[[ MATERIAL PROVIDED open ]]

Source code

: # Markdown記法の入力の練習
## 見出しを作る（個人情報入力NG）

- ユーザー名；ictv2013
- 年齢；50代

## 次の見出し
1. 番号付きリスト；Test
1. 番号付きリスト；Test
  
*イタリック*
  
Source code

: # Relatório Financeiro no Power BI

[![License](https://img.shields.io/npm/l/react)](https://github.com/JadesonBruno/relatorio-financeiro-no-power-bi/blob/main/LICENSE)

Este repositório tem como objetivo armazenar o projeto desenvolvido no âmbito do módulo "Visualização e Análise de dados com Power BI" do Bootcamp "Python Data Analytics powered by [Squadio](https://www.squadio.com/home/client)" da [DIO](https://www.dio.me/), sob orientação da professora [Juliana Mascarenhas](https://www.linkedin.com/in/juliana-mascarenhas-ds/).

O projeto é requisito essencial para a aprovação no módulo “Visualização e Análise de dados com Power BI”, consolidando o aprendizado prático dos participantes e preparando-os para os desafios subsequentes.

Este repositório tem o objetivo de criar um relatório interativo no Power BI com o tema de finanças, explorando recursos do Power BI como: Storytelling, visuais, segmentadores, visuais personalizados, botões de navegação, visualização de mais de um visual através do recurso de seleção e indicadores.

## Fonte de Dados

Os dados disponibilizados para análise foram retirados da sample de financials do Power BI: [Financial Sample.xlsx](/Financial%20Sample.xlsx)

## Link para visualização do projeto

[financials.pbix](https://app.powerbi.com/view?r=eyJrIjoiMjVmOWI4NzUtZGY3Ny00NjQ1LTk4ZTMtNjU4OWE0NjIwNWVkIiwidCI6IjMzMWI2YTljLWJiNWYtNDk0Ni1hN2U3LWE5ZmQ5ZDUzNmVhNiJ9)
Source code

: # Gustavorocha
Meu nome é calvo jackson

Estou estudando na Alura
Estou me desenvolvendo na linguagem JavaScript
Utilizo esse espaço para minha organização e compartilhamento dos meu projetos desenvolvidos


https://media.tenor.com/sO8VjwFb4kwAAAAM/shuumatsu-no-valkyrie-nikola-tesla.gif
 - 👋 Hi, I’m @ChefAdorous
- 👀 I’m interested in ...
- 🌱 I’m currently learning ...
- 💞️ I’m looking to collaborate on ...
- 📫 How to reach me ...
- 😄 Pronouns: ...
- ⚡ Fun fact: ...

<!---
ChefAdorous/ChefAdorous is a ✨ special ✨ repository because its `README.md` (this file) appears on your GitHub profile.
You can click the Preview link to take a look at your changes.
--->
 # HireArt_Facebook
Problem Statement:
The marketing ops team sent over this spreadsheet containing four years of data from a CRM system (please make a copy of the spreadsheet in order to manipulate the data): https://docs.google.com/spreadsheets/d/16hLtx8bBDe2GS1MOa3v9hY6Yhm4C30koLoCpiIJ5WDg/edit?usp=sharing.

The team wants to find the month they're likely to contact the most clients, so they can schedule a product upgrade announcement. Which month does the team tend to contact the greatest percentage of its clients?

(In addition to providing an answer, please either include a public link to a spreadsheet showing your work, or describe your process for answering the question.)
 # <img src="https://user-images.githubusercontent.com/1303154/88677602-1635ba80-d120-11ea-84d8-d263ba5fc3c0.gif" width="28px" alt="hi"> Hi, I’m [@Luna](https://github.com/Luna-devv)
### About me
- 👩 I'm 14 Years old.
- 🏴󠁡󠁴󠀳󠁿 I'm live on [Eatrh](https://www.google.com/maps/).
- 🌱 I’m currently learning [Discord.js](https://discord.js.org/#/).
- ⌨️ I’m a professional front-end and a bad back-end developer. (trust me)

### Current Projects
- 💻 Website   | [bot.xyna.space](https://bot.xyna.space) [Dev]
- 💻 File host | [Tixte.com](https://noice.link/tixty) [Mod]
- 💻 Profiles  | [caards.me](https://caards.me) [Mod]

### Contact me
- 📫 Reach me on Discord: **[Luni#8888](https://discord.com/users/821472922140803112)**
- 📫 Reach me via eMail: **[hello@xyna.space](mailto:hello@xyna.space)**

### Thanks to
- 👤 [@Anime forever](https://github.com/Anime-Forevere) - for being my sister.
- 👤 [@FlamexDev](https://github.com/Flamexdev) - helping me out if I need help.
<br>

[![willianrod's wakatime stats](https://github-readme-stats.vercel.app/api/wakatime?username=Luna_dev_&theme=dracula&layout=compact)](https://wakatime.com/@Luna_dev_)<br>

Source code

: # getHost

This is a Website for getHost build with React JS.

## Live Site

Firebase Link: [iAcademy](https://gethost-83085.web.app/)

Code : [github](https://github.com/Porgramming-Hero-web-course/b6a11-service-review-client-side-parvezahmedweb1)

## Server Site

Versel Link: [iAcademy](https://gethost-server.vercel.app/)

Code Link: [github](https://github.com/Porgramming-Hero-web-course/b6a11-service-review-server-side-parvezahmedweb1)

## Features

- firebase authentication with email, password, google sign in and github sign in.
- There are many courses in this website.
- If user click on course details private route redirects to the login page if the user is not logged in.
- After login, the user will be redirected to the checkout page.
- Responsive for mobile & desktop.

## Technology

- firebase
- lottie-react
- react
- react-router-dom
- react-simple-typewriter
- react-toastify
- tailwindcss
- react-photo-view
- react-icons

[[ MATERIAL PROVIDED closed ]]

[TASK STATEMENT]: Looking through the records, copy out every line in which the word "iAcademy" is found.

[ANSWER SPACE]:
Firebase Link: [iAcademy](https://gethost-83085.web.app/)
Versel Link: [iAcademy](https://gethost-server.vercel.app/)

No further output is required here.